Text passage START

I apreciate that, but I don't turn my back on my mates.  I don't hang out much with him anymore though for that reason but I did grow up with him.  Your advice is apreciated though.  Thank you.


----------



## Touch Of Death (May 25, 2007)

Em MacIntosh said:


> I apreciate that, but I don't turn my back on my mates. I don't hang out much with him anymore though for that reason but I did grow up with him. Your advice is apreciated though. Thank you.


I'm glad you said that. My advice is to rent the movie, "Mean Streats". Its an old Dinero flick... Enjoy.
Sean


----------



## Darth F.Takeda (May 28, 2007)

Well, if he is not starting it, then why should he back away? That's a personal choice. You and I might beable to back away, with no harm done, but maybe backnig away from someone, who went out of their way to confront him, leaves him feeling like a victim pr a coward?

Text passage END
Data excerpts START

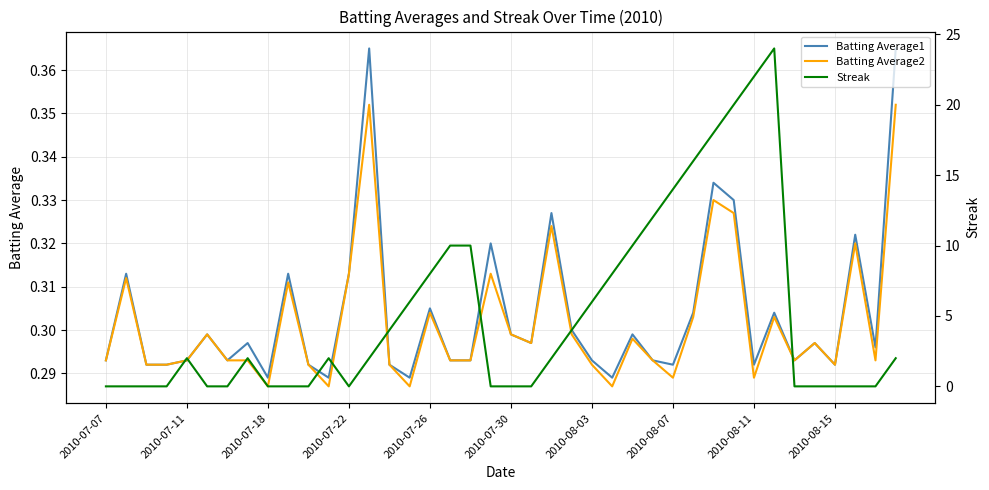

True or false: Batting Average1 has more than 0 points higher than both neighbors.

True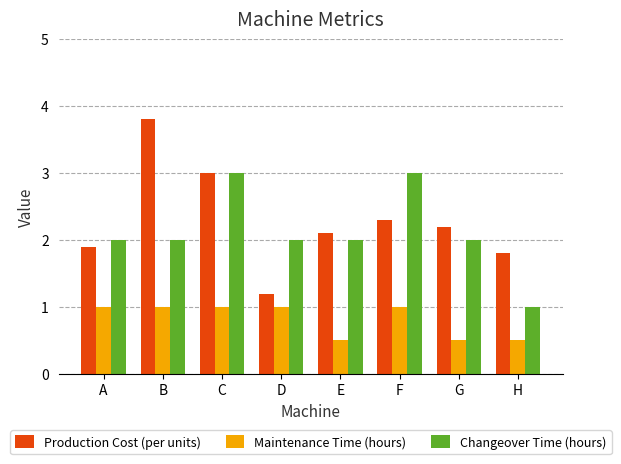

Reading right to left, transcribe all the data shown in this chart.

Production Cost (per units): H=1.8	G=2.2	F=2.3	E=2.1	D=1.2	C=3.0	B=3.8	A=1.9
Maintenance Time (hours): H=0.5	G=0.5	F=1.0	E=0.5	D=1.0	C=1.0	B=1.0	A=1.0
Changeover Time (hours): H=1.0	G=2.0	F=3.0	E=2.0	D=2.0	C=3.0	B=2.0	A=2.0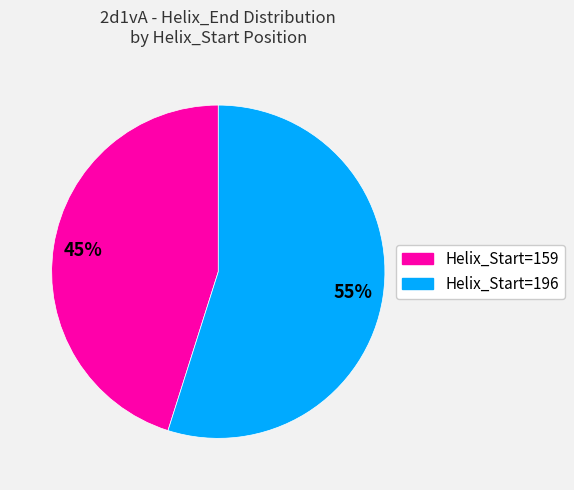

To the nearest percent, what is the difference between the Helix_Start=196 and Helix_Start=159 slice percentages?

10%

Data excerpts END
Data excerpts START

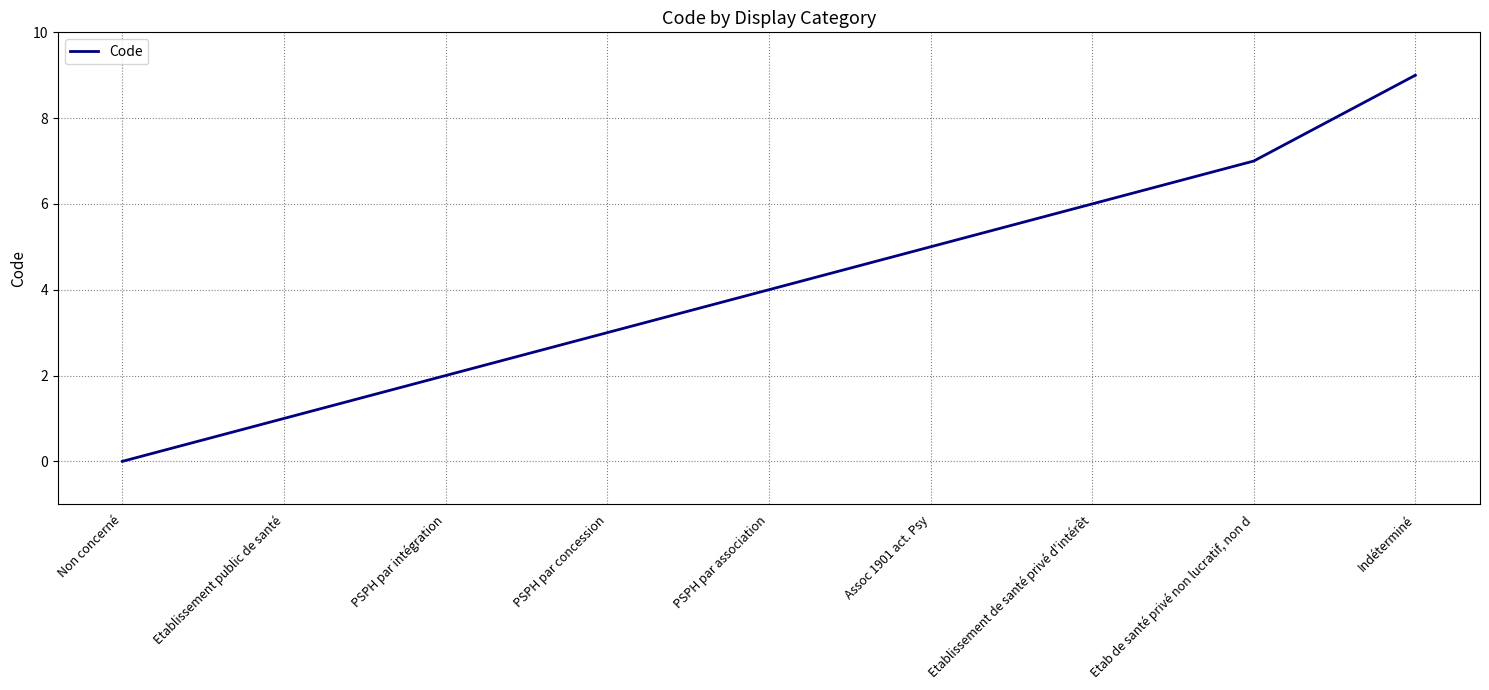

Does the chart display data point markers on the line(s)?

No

Data excerpts END

### Instructions
(a) In the forum thread, answer these:
(i) What does the first post say the writer did with the friend, even though they no longer hang out much?
(ii) What name signs the reply posted on May 25, 2007?
(iii) On what date did Darth F.Takeda post?
(b) Can you carry the forum thread on from where it stops?

### Response list
(a)
(i) The writer grew up with him.
(ii) Sean
(iii) May 28, 2007

(b)
   Yes it's safer (and useually smarter)  to  walk away, but there have been times when I have done it, where I feel the bastard took something from me and in hindsight, I should have fought.

  You should not eat ****, as it is an aquiered taste..  eat to much and you might learn to like it.

 If this guy is not starting it, then good for him, being the semingly meek guy, who attacks like a wolverine when attacked.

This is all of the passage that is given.